I’m really disappointed. My heart is hanging low in my chest today. I want there to be a solution – I want there to be a small organization that wants carry on the tradition – providing national-level volunteering for all sorts of kids all over the country.
And not to get really bitchy about the whole thing, but the announcement mentioned that they were closing the NCCC despite its popularity – especially the disaster services it provided. My first day of training, in Washington, D.C., was less than a month after the Tragic Events of September 2001. I have a photograph of a still-smoking Pentagon, as we drove by it. After training, half of our campus immediately went to New York City and began helping FEMA and the Red Cross with disaster services. I didn’t go because I continued on to firefighting training – and saved taxpayers $300 a day (my estimate, after talking to the paid crew) by being on a volunteer fire fighting team.
And Hi, New Orleans? God knows how many NCCCers are recovering from the emotional drain disaster relief brings. We are all disaster-relief trained, meaning we are a movable set of squads of people ready to help in the event of a disaster. I don’t think right now is the time to get rid of a program that provides that particular service. I was talking to a State Farm trainer for their claims-adjustment department, and he said they’re not only hiring more national catastrophe adjusters, they’re keeping them in the lower states – because weather predictions are that this isn’t the last of Mutha Na-tcha coming to get us.

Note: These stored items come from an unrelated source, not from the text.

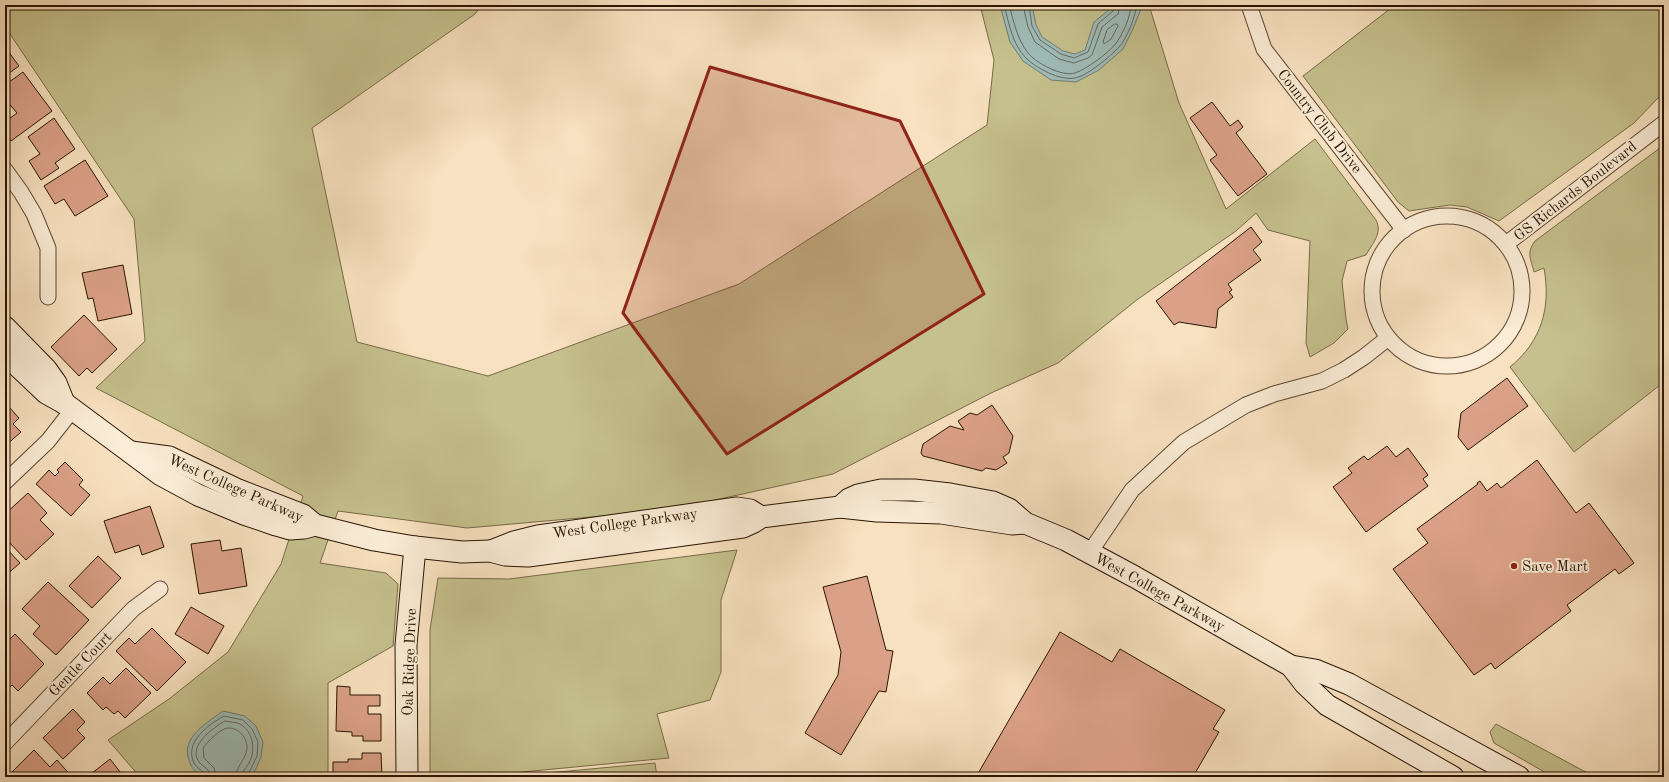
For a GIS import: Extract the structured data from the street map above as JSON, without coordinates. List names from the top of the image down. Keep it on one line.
{"streets":{"street":["Country Club Drive","GS Richards Boulevard","West College Parkway","Oak Ridge Drive","Gentle Court"]},"crossings":[["West College Parkway","Oak Ridge Drive"]],"places":["Save Mart"]}
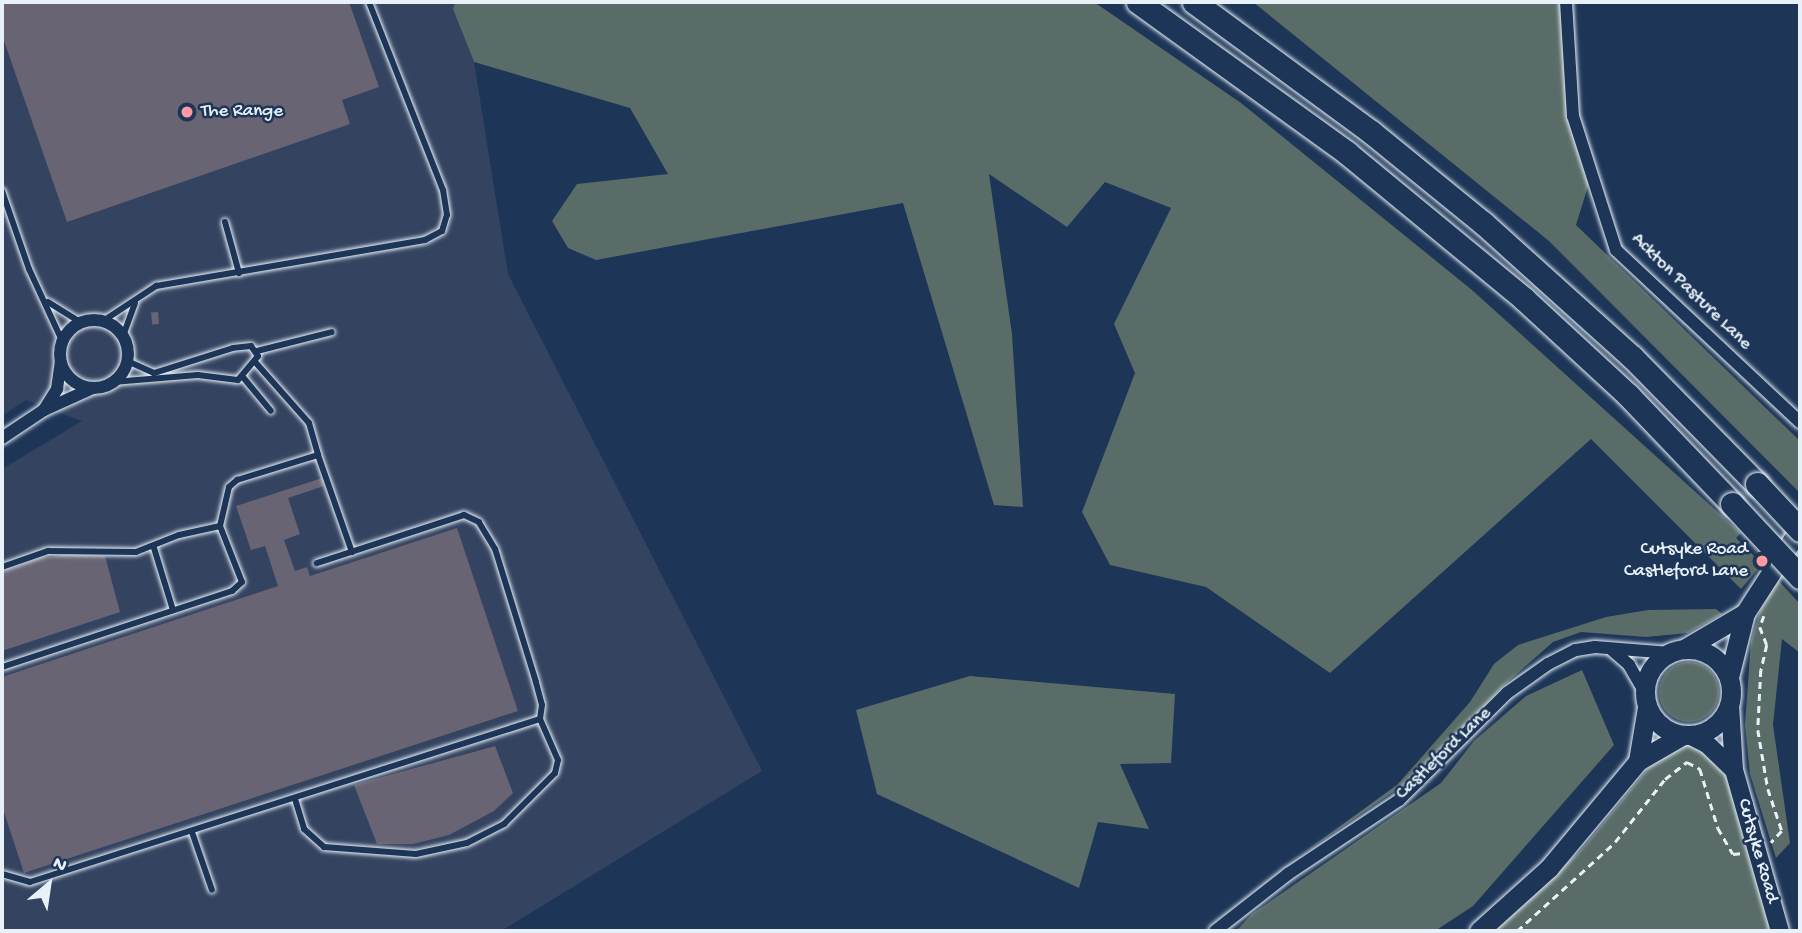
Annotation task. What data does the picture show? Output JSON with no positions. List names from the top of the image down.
{
  "streets": {
    "main road": ["Cutsyke Road"],
    "street": ["Ackton Pasture Lane", "Castleford Lane"]
  },
  "crossings": [
    ["Castleford Lane", "Cutsyke Road"]
  ],
  "places": ["The Range", "Cutsyke Road Castleford Lane"],
  "north": "top right"
}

I had a life-altering experience, which is pretty standard for everyone who goes through the program. I met friends who I love, even if we’re spread quite evenly across the United States. I mourn all the things this means about our country’s ability to manage a budget, stay out of ill-reasoned wars, provide meaningful opportunity to its young adults, and instill the feel of altruism in its citizens.
OH, and apparently I’ve ranted about the scrutiny of AmeriCorps*NCCC before.